La protection des employés contre la violence dans le lieu de travail est primordial et ce, dans tout le Canada. La violence peut survenir dans n'importe quel lieu de travail, même si l'on ne s'y attend pas normalement, et les répercussions sur ceux qui en sont victimes et leurs familles sont parfois graves, tout comme les répercussions sur l'entreprise et la façon de faire des employeurs. Pour cette raison, en vertu de l'alinéa 125(1) z.16) du Code canadien du travail, les employeurs de compétence fédérale sont tenus « de prendre les mesures prévues par les règlements pour prévenir et réprimer la violence dans le lieu de travail ». La partie XX du Règlement canadien sur la santé et la sécurité au travail, « prévention de la violence dans le lieu de travail » prévoit les étapes qu'il faut mettre en place.
La règlementation sur la prévention de la violence a pour objectif d'assurer que les employeurs prennent les mesures qui s'imposent pour prévenir la violence dans le lieu de travail, ou en réduire le risque, et d'assurer que les employés sont protégés contre la violence dans le lieu de travail et qu'ils ont recours à de l'aide s'ils en sont victimes.

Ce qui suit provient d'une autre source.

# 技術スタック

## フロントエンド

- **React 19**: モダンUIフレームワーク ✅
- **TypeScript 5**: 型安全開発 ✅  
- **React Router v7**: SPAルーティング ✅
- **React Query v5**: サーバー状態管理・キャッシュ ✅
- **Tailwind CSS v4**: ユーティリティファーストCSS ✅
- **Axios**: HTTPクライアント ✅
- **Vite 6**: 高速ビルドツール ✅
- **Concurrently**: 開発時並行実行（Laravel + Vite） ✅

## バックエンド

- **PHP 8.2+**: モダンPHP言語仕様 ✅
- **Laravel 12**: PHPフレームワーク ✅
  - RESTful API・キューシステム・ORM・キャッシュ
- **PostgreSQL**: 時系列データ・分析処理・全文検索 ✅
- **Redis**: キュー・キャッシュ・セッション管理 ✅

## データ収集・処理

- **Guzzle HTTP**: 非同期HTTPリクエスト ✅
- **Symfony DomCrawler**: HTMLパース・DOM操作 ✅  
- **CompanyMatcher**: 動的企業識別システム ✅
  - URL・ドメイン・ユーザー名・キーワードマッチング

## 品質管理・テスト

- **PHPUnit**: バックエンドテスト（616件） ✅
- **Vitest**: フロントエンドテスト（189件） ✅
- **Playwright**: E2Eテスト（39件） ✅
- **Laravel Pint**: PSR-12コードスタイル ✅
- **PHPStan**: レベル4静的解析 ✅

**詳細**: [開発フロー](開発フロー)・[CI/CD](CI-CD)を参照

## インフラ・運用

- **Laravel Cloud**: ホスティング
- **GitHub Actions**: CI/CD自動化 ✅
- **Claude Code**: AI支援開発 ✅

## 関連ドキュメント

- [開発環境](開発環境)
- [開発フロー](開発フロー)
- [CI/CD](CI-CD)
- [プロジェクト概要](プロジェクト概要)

Les dispositions règlementaires sur la prévention de la violence portent uniquement sur des cas de violence ayant lieu dans le cadre d'un emploi régi par un employeur, que le travail soit exécuté dans le lieu de travail ou non. La violence au travail est tout acte de violence :
Dans la présente partie, constitue de la violence dans le lieu de travail tout agissement, comportement, menace ou geste d'une personne à l'égard d'un employé à son lieu de travail et qui pourrait vraisemblablement lui causer un dommage, un préjudice ou une maladie.
Le terme « lieu de travail » est défini dans la partie II du Code canadien du travail, comme « tout lieu où l'employé exécute un travail pour le compte de son employeur ».

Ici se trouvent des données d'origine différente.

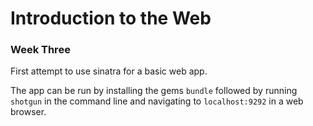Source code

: # Introduction to the Web
### Week Three

First attempt to use sinatra for a basic web app.

The app can be run by installing the gems `bundle` followed by running `shotgun` in the command line and navigating to `localhost:9292` in a web browser. 
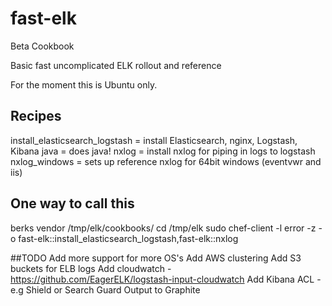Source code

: # fast-elk

Beta Cookbook

Basic fast uncomplicated ELK rollout and reference

For the moment this is Ubuntu only.

## Recipes
install\_elasticsearch\_logstash = install Elasticsearch, nginx, Logstash, Kibana
java = does java!
nxlog = install nxlog for piping in logs to logstash
nxlog\_windows = sets up reference nxlog for 64bit windows (eventvwr and iis)


## One way to call this
berks vendor /tmp/elk/cookbooks/
cd /tmp/elk
sudo chef-client -l error -z -o fast-elk::install\_elasticsearch\_logstash,fast-elk::nxlog

##TODO
Add more support for more OS's
Add AWS clustering
Add S3 buckets for ELB logs
Add cloudwatch - https://github.com/EagerELK/logstash-input-cloudwatch
Add Kibana ACL - e.g Shield or Search Guard
Output to Graphite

Le « lieu de travail » comprend tout lieu où un employé effectue une livraison ou un service pour le compte de son employeur et tout moyen de transport (p. ex., en train, avion) dont se sert un employé pour y parvenir.
Ne sont pas compris les stationnements dont l'employeur n'est pas responsable, les moyens de transport en dehors des heures de travail dont se servent les employés (p. ex., pour aller au travail ou en revenir) et les lieux où des activités de loisirs non obligatoires sont tenues et dont l'employeur peut être commanditaire, telles qu'un pique-nique ou un tournoi de golf.
En déterminant la nature professionnelle d'une activité, il faut considérer attentivement certaines circonstances reliées à un incident en particulier : par exemple, lorsqu'un employé a choisi de faire des heures supplémentaires non rémunérées sur son BlackBerry® et qu'il reçoit un courriel menaçant d'un autre employé.
Le Code ne définit pas le terme « personne ». On entend par ce terme tous ceux qui occupent un emploi dans le lieu de travail (notamment, des cotravailleurs) et tous ceux avec qui l'employé pourrait entrer en contact dans le cadre de son travail, dont le grand public.
Le Code ne définit pas le terme « en pratique possible ». Ce terme est normalement interprété comme « ce qui est faisable, praticable et possible ». Les décisions sur les mesures à prendre ne peuvent se faire à moins que cela soit en pratique possible. Veuillez consulter les Interprétations, Politiques et Guides (IPG) 920-IPG-055 « Critères pour établir si les mesures ont été prises - Général », disponible sur le site du Programme du travail ou, pour de plus amples renseignements, communiquer avec le bureau du Programme du travail de votre région.